O
gargalo dos estudos e dos projetos
Eng. Paulo
Godoy
Presidente da ABDIB
O governo federal
completou a legislação necessária para tirar as parcerias público-privadas
(PPP) do papel. Em agosto, publicou as regras de contabilidade e
transparência que uma administração pública deve seguir quando assinar um
contrato dessa natureza. Se o arcabouço legal está pronto, falta agora
imprimir velocidade e eficiência na gestão para licitar os
empreendimentos, com especial atenção na elaboração dos estudos e
projetos, peças sem as quais nem as audiências públicas nem as análises
dos investidores começam.
Os estudos e os
projetos são o primeiro passo – talvez o mais importante – para a efetiva
construção da infra-estrutura. O licitante e os investidores, por meio
deles, analisam dados cruciais
sobre o negócio, como fluxo de receitas em diversos períodos de operação,
taxas de retorno ao capital aplicado em cenários diversos, necessidade de
investimentos e de financiamento e formatos de licitação com melhor
relação entre custo e benefício, entre outras variáveis. Os estudos
ambientais determinam os impactos à natureza, a viabilidade e os gastos
com a compensação enquanto os de engenharia apontam, entre outras coisas,
quantidade e características de obras-de-arte – pontes, túneis etc – que
um projeto vai requerer.
O problema atual, já
percebido por diversos agentes em vários setores da infra-estrutura, é a
ausência de projetos para concessão ou parcerias, com o nível de
detalhamento que permita audiências públicas e a conseqüente licitação.
Por isso, por exemplo, o governo federal ainda não conseguiu assinar
nenhum contrato de PPP, pois, na maioria dos casos, os estudos e projetos
estão ainda em preparação ou análise. Só recentemente as datas para a
audiência pública do primeiro projeto federal – obras das BR-116 e BR-324
– foram marcadas. Em áreas como geração de energia, rodovias, petróleo e
gás, as rodadas de concessão não têm sido feitas na velocidade e na
quantidade necessárias porque não há estudos – inclusive os de inventário
– e projetos para permitir a licitação das obras.
No setor de geração
de energia, a Empresa de Pesquisa Energética (EPE), por exemplo, reservou
cerca de R$ 150 milhões para elaborar inventários de bacias hidrográficas
e estudos de viabilidade de aproveitamentos hidrelétricos em alguns rios
das regiões Norte e Centro-Oeste.

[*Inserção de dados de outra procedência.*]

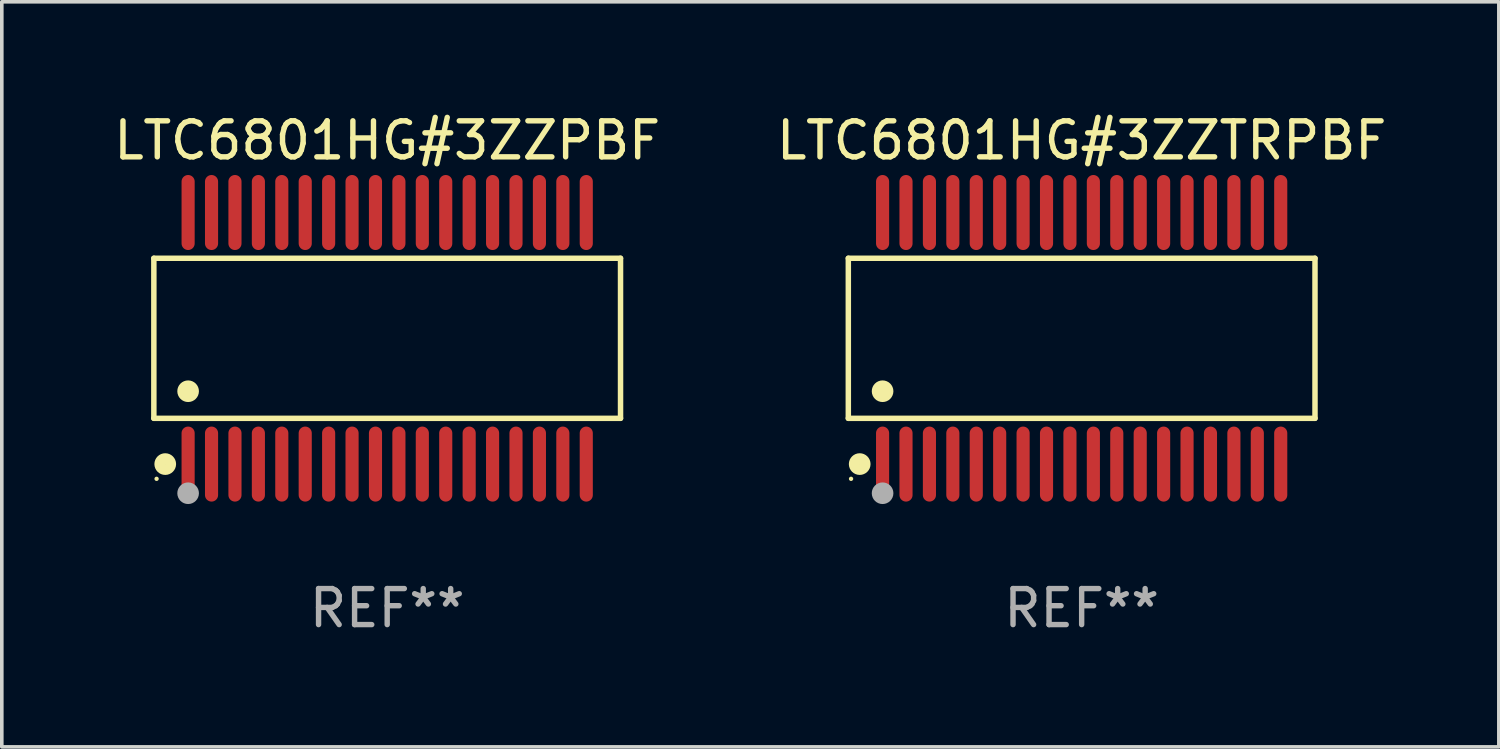
<source format=kicad_pcb>
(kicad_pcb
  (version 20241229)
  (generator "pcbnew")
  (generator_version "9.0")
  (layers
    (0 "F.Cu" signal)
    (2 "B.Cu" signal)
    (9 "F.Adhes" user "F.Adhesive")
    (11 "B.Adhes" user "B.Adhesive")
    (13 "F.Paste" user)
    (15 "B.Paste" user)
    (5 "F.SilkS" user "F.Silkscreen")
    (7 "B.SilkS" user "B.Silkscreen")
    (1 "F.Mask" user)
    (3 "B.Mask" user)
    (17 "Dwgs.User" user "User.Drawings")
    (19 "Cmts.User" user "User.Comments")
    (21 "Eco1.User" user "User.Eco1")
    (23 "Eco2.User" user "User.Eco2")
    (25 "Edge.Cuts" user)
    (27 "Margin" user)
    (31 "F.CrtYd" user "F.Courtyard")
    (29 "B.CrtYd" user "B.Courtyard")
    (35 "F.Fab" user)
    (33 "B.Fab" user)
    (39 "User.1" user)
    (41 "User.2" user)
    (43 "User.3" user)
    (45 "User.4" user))
  (footprint "LTC6801HG#3ZZPBF"
    (layer "F.Cu")
    (at 7.696 6.339)
    (property "Reference" "LTC6801HG#3ZZPBF" (at 0 -5.491 0) (layer "F.SilkS") (effects (font (size 1 1) (thickness 0.15))))
    (attr through_hole)
    (fp_line (start -6.476 -2.221) (end 6.476 -2.221) (stroke (width 0.152) (type solid)) (layer "F.SilkS"))
    (fp_line (start -6.476 2.221) (end -6.476 -2.221) (stroke (width 0.152) (type solid)) (layer "F.SilkS"))
    (fp_line (start 6.476 -2.221) (end 6.476 2.221) (stroke (width 0.152) (type solid)) (layer "F.SilkS"))
    (fp_line (start 6.476 2.221) (end -6.476 2.221) (stroke (width 0.152) (type solid)) (layer "F.SilkS"))
    (fp_circle (center -6.4 3.9) (end -6.37 3.9) (stroke (width 0.06) (type solid)) (fill no) (layer "F.SilkS"))
    (fp_circle (center -6.16 3.491) (end -6.009 3.491) (stroke (width 0.3) (type solid)) (fill no) (layer "F.SilkS"))
    (fp_circle (center -5.525 1.469) (end -5.375 1.469) (stroke (width 0.3) (type solid)) (fill no) (layer "F.SilkS"))
    (fp_circle (center -5.525 4.3) (end -5.375 4.3) (stroke (width 0.3) (type solid)) (fill no) (layer "F.Fab"))
    (fp_text user "REF**" (at 0 7.491 0) (layer "F.Fab") (effects (font (size 1 1) (thickness 0.15))))
    (pad "1" smd oval (at -5.525 3.491) (size 0.364 2.082) (layers "F.Cu" "F.Mask" "F.Paste"))
    (pad "2" smd oval (at -4.875 3.491) (size 0.364 2.082) (layers "F.Cu" "F.Mask" "F.Paste"))
    (pad "3" smd oval (at -4.225 3.491) (size 0.364 2.082) (layers "F.Cu" "F.Mask" "F.Paste"))
    (pad "4" smd oval (at -3.575 3.491) (size 0.364 2.082) (layers "F.Cu" "F.Mask" "F.Paste"))
    (pad "5" smd oval (at -2.925 3.491) (size 0.364 2.082) (layers "F.Cu" "F.Mask" "F.Paste"))
    (pad "6" smd oval (at -2.275 3.491) (size 0.364 2.082) (layers "F.Cu" "F.Mask" "F.Paste"))
    (pad "7" smd oval (at -1.625 3.491) (size 0.364 2.082) (layers "F.Cu" "F.Mask" "F.Paste"))
    (pad "8" smd oval (at -0.975 3.491) (size 0.364 2.082) (layers "F.Cu" "F.Mask" "F.Paste"))
    (pad "9" smd oval (at -0.325 3.491) (size 0.364 2.082) (layers "F.Cu" "F.Mask" "F.Paste"))
    (pad "10" smd oval (at 0.325 3.491) (size 0.364 2.082) (layers "F.Cu" "F.Mask" "F.Paste"))
    (pad "11" smd oval (at 0.975 3.491) (size 0.364 2.082) (layers "F.Cu" "F.Mask" "F.Paste"))
    (pad "12" smd oval (at 1.625 3.491) (size 0.364 2.082) (layers "F.Cu" "F.Mask" "F.Paste"))
    (pad "13" smd oval (at 2.275 3.491) (size 0.364 2.082) (layers "F.Cu" "F.Mask" "F.Paste"))
    (pad "14" smd oval (at 2.925 3.491) (size 0.364 2.082) (layers "F.Cu" "F.Mask" "F.Paste"))
    (pad "15" smd oval (at 3.575 3.491) (size 0.364 2.082) (layers "F.Cu" "F.Mask" "F.Paste"))
    (pad "16" smd oval (at 4.225 3.491) (size 0.364 2.082) (layers "F.Cu" "F.Mask" "F.Paste"))
    (pad "17" smd oval (at 4.875 3.491) (size 0.364 2.082) (layers "F.Cu" "F.Mask" "F.Paste"))
    (pad "18" smd oval (at 5.525 3.491) (size 0.364 2.082) (layers "F.Cu" "F.Mask" "F.Paste"))
    (pad "19" smd oval (at 5.525 -3.491) (size 0.364 2.082) (layers "F.Cu" "F.Mask" "F.Paste"))
    (pad "20" smd oval (at 4.875 -3.491) (size 0.364 2.082) (layers "F.Cu" "F.Mask" "F.Paste"))
    (pad "21" smd oval (at 4.225 -3.491) (size 0.364 2.082) (layers "F.Cu" "F.Mask" "F.Paste"))
    (pad "22" smd oval (at 3.575 -3.491) (size 0.364 2.082) (layers "F.Cu" "F.Mask" "F.Paste"))
    (pad "23" smd oval (at 2.925 -3.491) (size 0.364 2.082) (layers "F.Cu" "F.Mask" "F.Paste"))
    (pad "24" smd oval (at 2.275 -3.491) (size 0.364 2.082) (layers "F.Cu" "F.Mask" "F.Paste"))
    (pad "25" smd oval (at 1.625 -3.491) (size 0.364 2.082) (layers "F.Cu" "F.Mask" "F.Paste"))
    (pad "26" smd oval (at 0.975 -3.491) (size 0.364 2.082) (layers "F.Cu" "F.Mask" "F.Paste"))
    (pad "27" smd oval (at 0.325 -3.491) (size 0.364 2.082) (layers "F.Cu" "F.Mask" "F.Paste"))
    (pad "28" smd oval (at -0.325 -3.491) (size 0.364 2.082) (layers "F.Cu" "F.Mask" "F.Paste"))
    (pad "29" smd oval (at -0.975 -3.491) (size 0.364 2.082) (layers "F.Cu" "F.Mask" "F.Paste"))
    (pad "30" smd oval (at -1.625 -3.491) (size 0.364 2.082) (layers "F.Cu" "F.Mask" "F.Paste"))
    (pad "31" smd oval (at -2.275 -3.491) (size 0.364 2.082) (layers "F.Cu" "F.Mask" "F.Paste"))
    (pad "32" smd oval (at -2.925 -3.491) (size 0.364 2.082) (layers "F.Cu" "F.Mask" "F.Paste"))
    (pad "33" smd oval (at -3.575 -3.491) (size 0.364 2.082) (layers "F.Cu" "F.Mask" "F.Paste"))
    (pad "34" smd oval (at -4.225 -3.491) (size 0.364 2.082) (layers "F.Cu" "F.Mask" "F.Paste"))
    (pad "35" smd oval (at -4.875 -3.491) (size 0.364 2.082) (layers "F.Cu" "F.Mask" "F.Paste"))
    (pad "36" smd oval (at -5.525 -3.491) (size 0.364 2.082) (layers "F.Cu" "F.Mask" "F.Paste")))
  (footprint "LTC6801HG#3ZZTRPBF"
    (layer "F.Cu")
    (at 26.97 6.339)
    (property "Reference" "LTC6801HG#3ZZTRPBF" (at 0 -5.491 0) (layer "F.SilkS") (effects (font (size 1 1) (thickness 0.15))))
    (attr through_hole)
    (fp_line (start -6.476 -2.221) (end 6.476 -2.221) (stroke (width 0.152) (type solid)) (layer "F.SilkS"))
    (fp_line (start -6.476 2.221) (end -6.476 -2.221) (stroke (width 0.152) (type solid)) (layer "F.SilkS"))
    (fp_line (start 6.476 -2.221) (end 6.476 2.221) (stroke (width 0.152) (type solid)) (layer "F.SilkS"))
    (fp_line (start 6.476 2.221) (end -6.476 2.221) (stroke (width 0.152) (type solid)) (layer "F.SilkS"))
    (fp_circle (center -6.4 3.9) (end -6.37 3.9) (stroke (width 0.06) (type solid)) (fill no) (layer "F.SilkS"))
    (fp_circle (center -6.16 3.491) (end -6.009 3.491) (stroke (width 0.3) (type solid)) (fill no) (layer "F.SilkS"))
    (fp_circle (center -5.525 1.469) (end -5.375 1.469) (stroke (width 0.3) (type solid)) (fill no) (layer "F.SilkS"))
    (fp_circle (center -5.525 4.3) (end -5.375 4.3) (stroke (width 0.3) (type solid)) (fill no) (layer "F.Fab"))
    (fp_text user "REF**" (at 0 7.491 0) (layer "F.Fab") (effects (font (size 1 1) (thickness 0.15))))
    (pad "1" smd oval (at -5.525 3.491) (size 0.364 2.082) (layers "F.Cu" "F.Mask" "F.Paste"))
    (pad "2" smd oval (at -4.875 3.491) (size 0.364 2.082) (layers "F.Cu" "F.Mask" "F.Paste"))
    (pad "3" smd oval (at -4.225 3.491) (size 0.364 2.082) (layers "F.Cu" "F.Mask" "F.Paste"))
    (pad "4" smd oval (at -3.575 3.491) (size 0.364 2.082) (layers "F.Cu" "F.Mask" "F.Paste"))
    (pad "5" smd oval (at -2.925 3.491) (size 0.364 2.082) (layers "F.Cu" "F.Mask" "F.Paste"))
    (pad "6" smd oval (at -2.275 3.491) (size 0.364 2.082) (layers "F.Cu" "F.Mask" "F.Paste"))
    (pad "7" smd oval (at -1.625 3.491) (size 0.364 2.082) (layers "F.Cu" "F.Mask" "F.Paste"))
    (pad "8" smd oval (at -0.975 3.491) (size 0.364 2.082) (layers "F.Cu" "F.Mask" "F.Paste"))
    (pad "9" smd oval (at -0.325 3.491) (size 0.364 2.082) (layers "F.Cu" "F.Mask" "F.Paste"))
    (pad "10" smd oval (at 0.325 3.491) (size 0.364 2.082) (layers "F.Cu" "F.Mask" "F.Paste"))
    (pad "11" smd oval (at 0.975 3.491) (size 0.364 2.082) (layers "F.Cu" "F.Mask" "F.Paste"))
    (pad "12" smd oval (at 1.625 3.491) (size 0.364 2.082) (layers "F.Cu" "F.Mask" "F.Paste"))
    (pad "13" smd oval (at 2.275 3.491) (size 0.364 2.082) (layers "F.Cu" "F.Mask" "F.Paste"))
    (pad "14" smd oval (at 2.925 3.491) (size 0.364 2.082) (layers "F.Cu" "F.Mask" "F.Paste"))
    (pad "15" smd oval (at 3.575 3.491) (size 0.364 2.082) (layers "F.Cu" "F.Mask" "F.Paste"))
    (pad "16" smd oval (at 4.225 3.491) (size 0.364 2.082) (layers "F.Cu" "F.Mask" "F.Paste"))
    (pad "17" smd oval (at 4.875 3.491) (size 0.364 2.082) (layers "F.Cu" "F.Mask" "F.Paste"))
    (pad "18" smd oval (at 5.525 3.491) (size 0.364 2.082) (layers "F.Cu" "F.Mask" "F.Paste"))
    (pad "19" smd oval (at 5.525 -3.491) (size 0.364 2.082) (layers "F.Cu" "F.Mask" "F.Paste"))
    (pad "20" smd oval (at 4.875 -3.491) (size 0.364 2.082) (layers "F.Cu" "F.Mask" "F.Paste"))
    (pad "21" smd oval (at 4.225 -3.491) (size 0.364 2.082) (layers "F.Cu" "F.Mask" "F.Paste"))
    (pad "22" smd oval (at 3.575 -3.491) (size 0.364 2.082) (layers "F.Cu" "F.Mask" "F.Paste"))
    (pad "23" smd oval (at 2.925 -3.491) (size 0.364 2.082) (layers "F.Cu" "F.Mask" "F.Paste"))
    (pad "24" smd oval (at 2.275 -3.491) (size 0.364 2.082) (layers "F.Cu" "F.Mask" "F.Paste"))
    (pad "25" smd oval (at 1.625 -3.491) (size 0.364 2.082) (layers "F.Cu" "F.Mask" "F.Paste"))
    (pad "26" smd oval (at 0.975 -3.491) (size 0.364 2.082) (layers "F.Cu" "F.Mask" "F.Paste"))
    (pad "27" smd oval (at 0.325 -3.491) (size 0.364 2.082) (layers "F.Cu" "F.Mask" "F.Paste"))
    (pad "28" smd oval (at -0.325 -3.491) (size 0.364 2.082) (layers "F.Cu" "F.Mask" "F.Paste"))
    (pad "29" smd oval (at -0.975 -3.491) (size 0.364 2.082) (layers "F.Cu" "F.Mask" "F.Paste"))
    (pad "30" smd oval (at -1.625 -3.491) (size 0.364 2.082) (layers "F.Cu" "F.Mask" "F.Paste"))
    (pad "31" smd oval (at -2.275 -3.491) (size 0.364 2.082) (layers "F.Cu" "F.Mask" "F.Paste"))
    (pad "32" smd oval (at -2.925 -3.491) (size 0.364 2.082) (layers "F.Cu" "F.Mask" "F.Paste"))
    (pad "33" smd oval (at -3.575 -3.491) (size 0.364 2.082) (layers "F.Cu" "F.Mask" "F.Paste"))
    (pad "34" smd oval (at -4.225 -3.491) (size 0.364 2.082) (layers "F.Cu" "F.Mask" "F.Paste"))
    (pad "35" smd oval (at -4.875 -3.491) (size 0.364 2.082) (layers "F.Cu" "F.Mask" "F.Paste"))
    (pad "36" smd oval (at -5.525 -3.491) (size 0.364 2.082) (layers "F.Cu" "F.Mask" "F.Paste")))
  (gr_rect
    (start -3 -3)
    (end 38.548 17.678)
    (stroke (width 0.1) (type default))
    (fill no)
    (layer "Edge.Cuts")))
</source>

Os trabalhos consumirão entre quatro e
cinco anos, prazo necessário para iniciativas desse porte. Isso mostra que
os canteiros de obras que serão abertos a partir de 2010 precisam começar
a ser estudados e detalhados já.
O que o Brasil
precisa é de um verdadeiro banco de estudos e projetos para
empreendimentos de infra-estrutura, com informações detalhadas a respeito
da viabilidade técnica, ambiental, econômica e financeira, em várias
áreas. As autoridades públicas precisam atentar a essa questão, reservando
não somente orçamentos para tais responsabilidades como também articulando
legislações e gestores em torno desse desafio.
Uma proposta que pode
impulsionar positivamente a construção de uma biblioteca valiosa de
estudos e projetos é a regulamentação de dispositivos já existentes nas
leis de Concessões e de Parceria Público-Privada (PPP).
A sugestão refere-se aos
artigos 21, da Lei 8.987, e 31, da Lei 9.074.

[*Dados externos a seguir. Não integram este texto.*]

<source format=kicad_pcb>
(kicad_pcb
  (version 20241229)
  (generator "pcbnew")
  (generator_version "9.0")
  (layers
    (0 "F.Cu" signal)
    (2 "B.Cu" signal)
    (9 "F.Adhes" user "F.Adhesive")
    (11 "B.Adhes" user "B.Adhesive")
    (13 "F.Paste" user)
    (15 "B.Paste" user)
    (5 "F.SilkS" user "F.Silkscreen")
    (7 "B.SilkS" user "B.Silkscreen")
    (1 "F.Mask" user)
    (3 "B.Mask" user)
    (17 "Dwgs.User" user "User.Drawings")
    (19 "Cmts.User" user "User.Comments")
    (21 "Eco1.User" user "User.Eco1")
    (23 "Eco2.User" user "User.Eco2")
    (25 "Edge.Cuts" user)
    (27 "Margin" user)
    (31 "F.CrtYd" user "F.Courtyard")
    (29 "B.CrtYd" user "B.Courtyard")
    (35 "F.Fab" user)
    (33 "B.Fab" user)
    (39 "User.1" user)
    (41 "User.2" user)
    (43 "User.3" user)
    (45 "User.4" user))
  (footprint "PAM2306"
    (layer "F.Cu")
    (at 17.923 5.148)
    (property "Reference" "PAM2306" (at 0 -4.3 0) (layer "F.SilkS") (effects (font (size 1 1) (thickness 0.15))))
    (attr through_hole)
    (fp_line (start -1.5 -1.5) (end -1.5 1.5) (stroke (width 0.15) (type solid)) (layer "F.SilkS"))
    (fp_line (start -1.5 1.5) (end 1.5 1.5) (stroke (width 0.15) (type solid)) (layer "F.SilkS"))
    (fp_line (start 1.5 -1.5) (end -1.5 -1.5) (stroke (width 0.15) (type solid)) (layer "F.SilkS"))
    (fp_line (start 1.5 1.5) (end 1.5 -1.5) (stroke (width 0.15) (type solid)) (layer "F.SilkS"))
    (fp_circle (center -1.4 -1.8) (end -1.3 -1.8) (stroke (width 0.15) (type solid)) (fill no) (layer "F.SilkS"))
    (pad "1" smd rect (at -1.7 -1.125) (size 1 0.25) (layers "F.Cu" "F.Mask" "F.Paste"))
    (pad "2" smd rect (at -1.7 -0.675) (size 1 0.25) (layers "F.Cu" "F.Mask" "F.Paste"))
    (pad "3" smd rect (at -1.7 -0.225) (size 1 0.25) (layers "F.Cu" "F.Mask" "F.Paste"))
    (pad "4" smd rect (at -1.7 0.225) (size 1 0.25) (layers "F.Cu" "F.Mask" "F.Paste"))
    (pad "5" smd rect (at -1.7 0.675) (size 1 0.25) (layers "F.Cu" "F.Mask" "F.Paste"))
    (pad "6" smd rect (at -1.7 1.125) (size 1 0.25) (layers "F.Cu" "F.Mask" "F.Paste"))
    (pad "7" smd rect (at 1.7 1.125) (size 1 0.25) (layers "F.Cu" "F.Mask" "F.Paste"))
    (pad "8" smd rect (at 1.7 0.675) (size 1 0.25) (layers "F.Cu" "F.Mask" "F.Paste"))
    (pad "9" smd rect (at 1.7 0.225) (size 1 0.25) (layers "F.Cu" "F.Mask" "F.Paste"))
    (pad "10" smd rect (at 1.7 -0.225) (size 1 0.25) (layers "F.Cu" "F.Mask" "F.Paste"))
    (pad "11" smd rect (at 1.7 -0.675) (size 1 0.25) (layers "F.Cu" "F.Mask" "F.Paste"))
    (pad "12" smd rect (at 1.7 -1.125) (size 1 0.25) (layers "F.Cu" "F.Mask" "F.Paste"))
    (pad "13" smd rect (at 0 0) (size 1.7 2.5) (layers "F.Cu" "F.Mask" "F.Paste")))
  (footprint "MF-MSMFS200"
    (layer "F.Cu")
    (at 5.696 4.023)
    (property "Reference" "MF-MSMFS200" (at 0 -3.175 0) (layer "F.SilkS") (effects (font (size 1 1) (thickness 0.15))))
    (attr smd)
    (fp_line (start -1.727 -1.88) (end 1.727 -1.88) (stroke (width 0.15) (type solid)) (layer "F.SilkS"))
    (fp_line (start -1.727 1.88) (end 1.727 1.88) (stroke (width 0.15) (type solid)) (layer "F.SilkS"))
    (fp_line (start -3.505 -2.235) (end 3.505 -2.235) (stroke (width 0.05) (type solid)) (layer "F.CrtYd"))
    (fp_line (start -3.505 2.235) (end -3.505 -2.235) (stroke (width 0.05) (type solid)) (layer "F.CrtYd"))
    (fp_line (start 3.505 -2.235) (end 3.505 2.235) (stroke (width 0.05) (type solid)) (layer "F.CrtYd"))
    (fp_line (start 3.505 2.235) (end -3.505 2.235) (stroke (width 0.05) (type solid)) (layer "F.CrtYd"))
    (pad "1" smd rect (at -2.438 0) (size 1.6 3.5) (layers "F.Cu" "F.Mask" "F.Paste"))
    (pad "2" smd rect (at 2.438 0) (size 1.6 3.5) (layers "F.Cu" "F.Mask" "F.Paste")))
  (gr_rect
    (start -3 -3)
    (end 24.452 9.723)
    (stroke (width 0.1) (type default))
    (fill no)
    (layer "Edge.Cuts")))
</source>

Com a regulamentação dos artigos
mencionados, as empresas privadas poderiam sugerir e elaborar estudos por
risco e ônus próprios, mediante autorização das autoridades públicas
competentes. Se a importância e viabilidade da obra se confirmarem, os
custos seriam ressarcidos posteriormente, pelo vencedor quando da
licitação.
A
infra-estrutura brasileira tem demonstrado sinais de saturação em vários
setores. Com o crescimento econômico que todos almejam, é preciso expandir
os sistemas já existentes, para que a insuficiência nas áreas de energia,
transporte, saneamento e gás natural, entre outras, não sejam barreiras ao
desenvolvimento. Em infra-estrutura, os empreendimentos são de longa
maturação – demoram entre quatro e cinco anos, em média, para serem
construídos. Por isso, as obras do futuro precisam começar com bastante
antecedência. E os estudos, com mais antecedência ainda.